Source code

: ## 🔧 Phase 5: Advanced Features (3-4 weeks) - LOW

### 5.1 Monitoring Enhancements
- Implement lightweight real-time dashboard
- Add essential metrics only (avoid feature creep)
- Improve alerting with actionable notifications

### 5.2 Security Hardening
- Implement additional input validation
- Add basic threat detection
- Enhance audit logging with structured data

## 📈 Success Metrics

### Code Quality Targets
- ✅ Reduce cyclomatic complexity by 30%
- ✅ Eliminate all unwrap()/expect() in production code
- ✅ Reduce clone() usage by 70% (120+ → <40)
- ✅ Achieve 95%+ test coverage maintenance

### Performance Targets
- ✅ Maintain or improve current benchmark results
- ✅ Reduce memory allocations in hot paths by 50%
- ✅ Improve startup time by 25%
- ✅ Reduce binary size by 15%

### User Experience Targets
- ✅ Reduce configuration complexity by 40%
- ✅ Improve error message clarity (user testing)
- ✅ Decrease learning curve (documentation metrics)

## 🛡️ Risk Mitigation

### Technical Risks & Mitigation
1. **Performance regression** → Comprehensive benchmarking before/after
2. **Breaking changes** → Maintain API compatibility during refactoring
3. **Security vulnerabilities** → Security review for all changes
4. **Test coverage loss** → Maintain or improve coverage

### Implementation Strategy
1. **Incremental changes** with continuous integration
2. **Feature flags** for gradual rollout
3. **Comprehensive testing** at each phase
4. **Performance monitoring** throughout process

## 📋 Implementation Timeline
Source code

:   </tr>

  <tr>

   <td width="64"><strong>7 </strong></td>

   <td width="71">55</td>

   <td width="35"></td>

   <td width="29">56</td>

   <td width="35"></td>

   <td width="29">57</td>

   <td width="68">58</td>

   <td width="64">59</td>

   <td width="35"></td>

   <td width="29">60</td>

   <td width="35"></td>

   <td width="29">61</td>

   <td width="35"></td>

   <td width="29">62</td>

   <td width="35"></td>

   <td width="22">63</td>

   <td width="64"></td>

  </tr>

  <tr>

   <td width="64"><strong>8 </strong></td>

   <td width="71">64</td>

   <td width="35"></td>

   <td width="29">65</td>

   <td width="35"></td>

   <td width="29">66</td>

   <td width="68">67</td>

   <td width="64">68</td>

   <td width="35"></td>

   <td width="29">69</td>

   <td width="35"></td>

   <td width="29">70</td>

Problem to work on: Print all of the data above line for line, leaving every character unchanged.

The answer:
Source code

: ## 🔧 Phase 5: Advanced Features (3-4 weeks) - LOW

### 5.1 Monitoring Enhancements
- Implement lightweight real-time dashboard
- Add essential metrics only (avoid feature creep)
- Improve alerting with actionable notifications

### 5.2 Security Hardening
- Implement additional input validation
- Add basic threat detection
- Enhance audit logging with structured data

## 📈 Success Metrics

### Code Quality Targets
- ✅ Reduce cyclomatic complexity by 30%
- ✅ Eliminate all unwrap()/expect() in production code
- ✅ Reduce clone() usage by 70% (120+ → <40)
- ✅ Achieve 95%+ test coverage maintenance

### Performance Targets
- ✅ Maintain or improve current benchmark results
- ✅ Reduce memory allocations in hot paths by 50%
- ✅ Improve startup time by 25%
- ✅ Reduce binary size by 15%

### User Experience Targets
- ✅ Reduce configuration complexity by 40%
- ✅ Improve error message clarity (user testing)
- ✅ Decrease learning curve (documentation metrics)

## 🛡️ Risk Mitigation

### Technical Risks & Mitigation
1. **Performance regression** → Comprehensive benchmarking before/after
2. **Breaking changes** → Maintain API compatibility during refactoring
3. **Security vulnerabilities** → Security review for all changes
4. **Test coverage loss** → Maintain or improve coverage

### Implementation Strategy
1. **Incremental changes** with continuous integration
2. **Feature flags** for gradual rollout
3. **Comprehensive testing** at each phase
4. **Performance monitoring** throughout process

## 📋 Implementation Timeline
Source code

:   </tr>

  <tr>

   <td width="64"><strong>7 </strong></td>

   <td width="71">55</td>

   <td width="35"></td>

   <td width="29">56</td>

   <td width="35"></td>

   <td width="29">57</td>

   <td width="68">58</td>

   <td width="64">59</td>

   <td width="35"></td>

   <td width="29">60</td>

   <td width="35"></td>

   <td width="29">61</td>

   <td width="35"></td>

   <td width="29">62</td>

   <td width="35"></td>

   <td width="22">63</td>

   <td width="64"></td>

  </tr>

  <tr>

   <td width="64"><strong>8 </strong></td>

   <td width="71">64</td>

   <td width="35"></td>

   <td width="29">65</td>

   <td width="35"></td>

   <td width="29">66</td>

   <td width="68">67</td>

   <td width="64">68</td>

   <td width="35"></td>

   <td width="29">69</td>

   <td width="35"></td>

   <td width="29">70</td>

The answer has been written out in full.